About this task - In the trail ride account, what did the writer wear for Friday's ride?

Document text -

----

We’re expecting an extreme cold front and snow storm to blow in to our area sometime between tonight and tomorrow morning, so when my riding buddy, Diana invited me to go for a trail ride on Friday, I was eager to accept.
Good thing, too, because Friday’s weather was absolutely gorgeous! Sunshine, blue skies, no wind, and temps in the upper 50’s. Unseasonably warm for December, in our New Mexico mountains above 6,500 ft elevation. I geared up for the ride in a long-sleeve t-shirt and a fleece vest but could have done without the vest, it was that warm.
(Apache and I enjoying the views from the Vista Grande trails. Looking west towards the east side of the Sandia Mountains in Central New Mexico. On the other side of these mountains is the city of Albuquerque)
I did have a bit of trouble with Apache trying to catch her, but that was mostly my fault. I typically keep Apache in her stall when I know we’ll be trailering out for a ride, but this time I didn’t because my friend wasn’t sure the exact time she was coming over. I also wanted Apache to have access to her pasture water tank, because I took the water bucket out of her stall a few months ago. She doesn’t spend much time in there and the only creatures that seemed to be using it were the ravens. The evidence was a water tank full of bird poop. Plus Apache has never been difficult to catch and has always allowed me to just walk right up and put the halter on her.
Not this time!
As soon as I got to within 20 feet of Apache, she took of running! I really didn’t think she would play that game very long, so I just followed along behind her as she ran into her back paddock and I chased her around in there for a couple minutes, until she ran back out into the large pasture. Whew! My mare was galloping! So, when I got her chased back into the smaller back paddock again, I closed the gate, and figured once she saw she couldn’t keep running around in the larger space to tire me out, she’d finally give in. Not! She continued galloping around her small paddock and memories kept flashing back of the times I spent running after my first horse Baby Doll when she’d play hard to get, too.

----

Stored data -
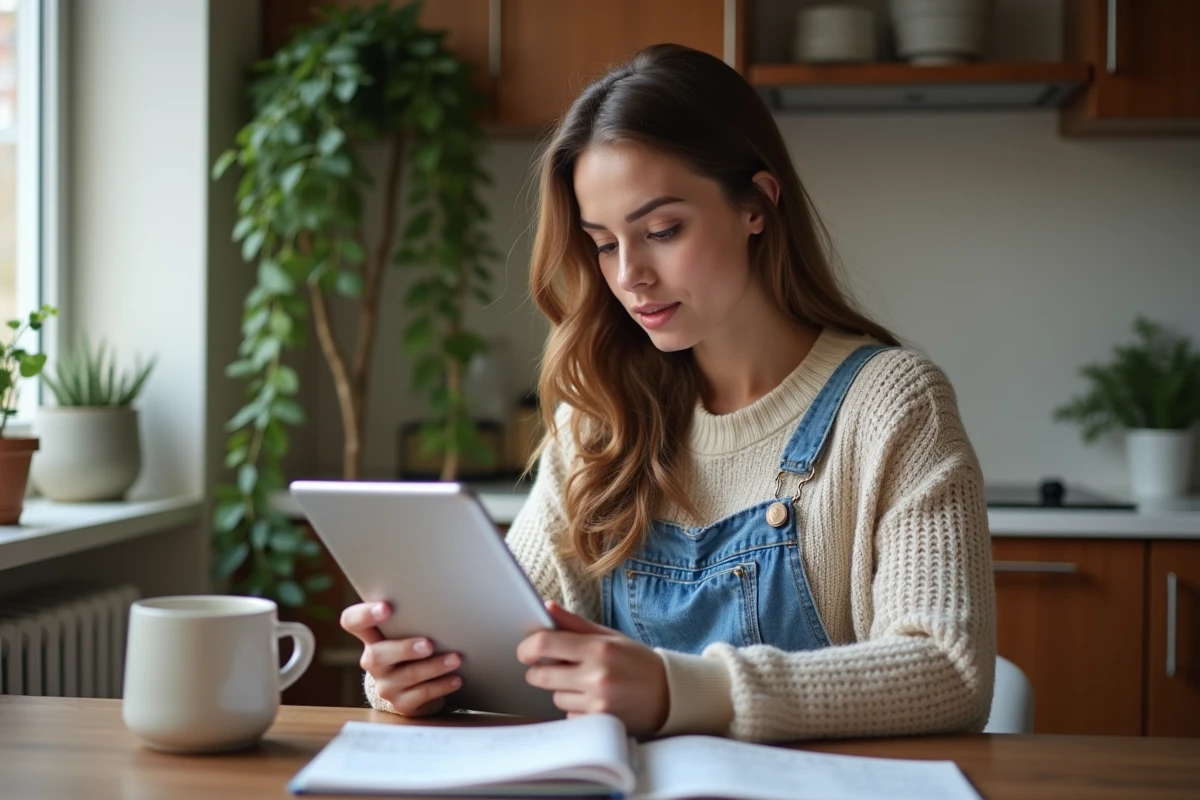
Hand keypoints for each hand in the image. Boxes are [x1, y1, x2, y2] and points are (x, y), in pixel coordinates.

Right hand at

----

Solution - A long-sleeve t-shirt and a fleece vest.